PROBLEM REQUIREMENTS — In the items below, substitute "Station" for every occurrence of "Haltestelle" and leave everything else unchanged.

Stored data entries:
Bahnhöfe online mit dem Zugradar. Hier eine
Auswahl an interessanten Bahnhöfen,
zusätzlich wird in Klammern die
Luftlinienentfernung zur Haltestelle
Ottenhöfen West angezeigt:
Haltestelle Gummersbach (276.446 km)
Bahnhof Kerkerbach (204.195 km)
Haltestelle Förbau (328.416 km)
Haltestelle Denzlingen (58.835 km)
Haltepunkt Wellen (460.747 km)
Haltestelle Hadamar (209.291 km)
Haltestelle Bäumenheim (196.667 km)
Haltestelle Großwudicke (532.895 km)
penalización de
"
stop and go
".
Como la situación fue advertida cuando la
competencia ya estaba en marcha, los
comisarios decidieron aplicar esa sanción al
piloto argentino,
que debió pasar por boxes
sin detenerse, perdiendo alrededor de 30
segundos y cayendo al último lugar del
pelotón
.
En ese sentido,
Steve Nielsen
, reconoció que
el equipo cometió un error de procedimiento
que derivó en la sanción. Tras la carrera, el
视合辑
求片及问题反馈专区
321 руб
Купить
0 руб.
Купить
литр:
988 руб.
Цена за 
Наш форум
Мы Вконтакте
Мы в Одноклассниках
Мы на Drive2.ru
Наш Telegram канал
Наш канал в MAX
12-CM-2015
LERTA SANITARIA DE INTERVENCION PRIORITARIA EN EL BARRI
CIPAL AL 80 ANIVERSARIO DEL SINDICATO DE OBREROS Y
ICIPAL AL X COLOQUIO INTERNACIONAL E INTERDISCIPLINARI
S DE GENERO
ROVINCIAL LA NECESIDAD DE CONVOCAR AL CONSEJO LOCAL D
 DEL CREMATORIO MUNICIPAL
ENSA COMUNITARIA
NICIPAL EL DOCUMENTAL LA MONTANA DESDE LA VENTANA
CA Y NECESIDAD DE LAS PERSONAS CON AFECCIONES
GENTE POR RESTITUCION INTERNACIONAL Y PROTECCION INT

ANSWER TO THE PROBLEM —
Bahnhöfe online mit dem Zugradar. Hier eine
Auswahl an interessanten Bahnhöfen,
zusätzlich wird in Klammern die
Luftlinienentfernung zur Station
Ottenhöfen West angezeigt:
Station Gummersbach (276.446 km)
Bahnhof Kerkerbach (204.195 km)
Station Förbau (328.416 km)
Station Denzlingen (58.835 km)
Haltepunkt Wellen (460.747 km)
Station Hadamar (209.291 km)
Station Bäumenheim (196.667 km)
Station Großwudicke (532.895 km)
penalización de
"
stop and go
".
Como la situación fue advertida cuando la
competencia ya estaba en marcha, los
comisarios decidieron aplicar esa sanción al
piloto argentino,
que debió pasar por boxes
sin detenerse, perdiendo alrededor de 30
segundos y cayendo al último lugar del
pelotón
.
En ese sentido,
Steve Nielsen
, reconoció que
el equipo cometió un error de procedimiento
que derivó en la sanción. Tras la carrera, el
视合辑
求片及问题反馈专区
321 руб
Купить
0 руб.
Купить
литр:
988 руб.
Цена за 
Наш форум
Мы Вконтакте
Мы в Одноклассниках
Мы на Drive2.ru
Наш Telegram канал
Наш канал в MAX
12-CM-2015
LERTA SANITARIA DE INTERVENCION PRIORITARIA EN EL BARRI
CIPAL AL 80 ANIVERSARIO DEL SINDICATO DE OBREROS Y
ICIPAL AL X COLOQUIO INTERNACIONAL E INTERDISCIPLINARI
S DE GENERO
ROVINCIAL LA NECESIDAD DE CONVOCAR AL CONSEJO LOCAL D
 DEL CREMATORIO MUNICIPAL
ENSA COMUNITARIA
NICIPAL EL DOCUMENTAL LA MONTANA DESDE LA VENTANA
CA Y NECESIDAD DE LAS PERSONAS CON AFECCIONES
GENTE POR RESTITUCION INTERNACIONAL Y PROTECCION INT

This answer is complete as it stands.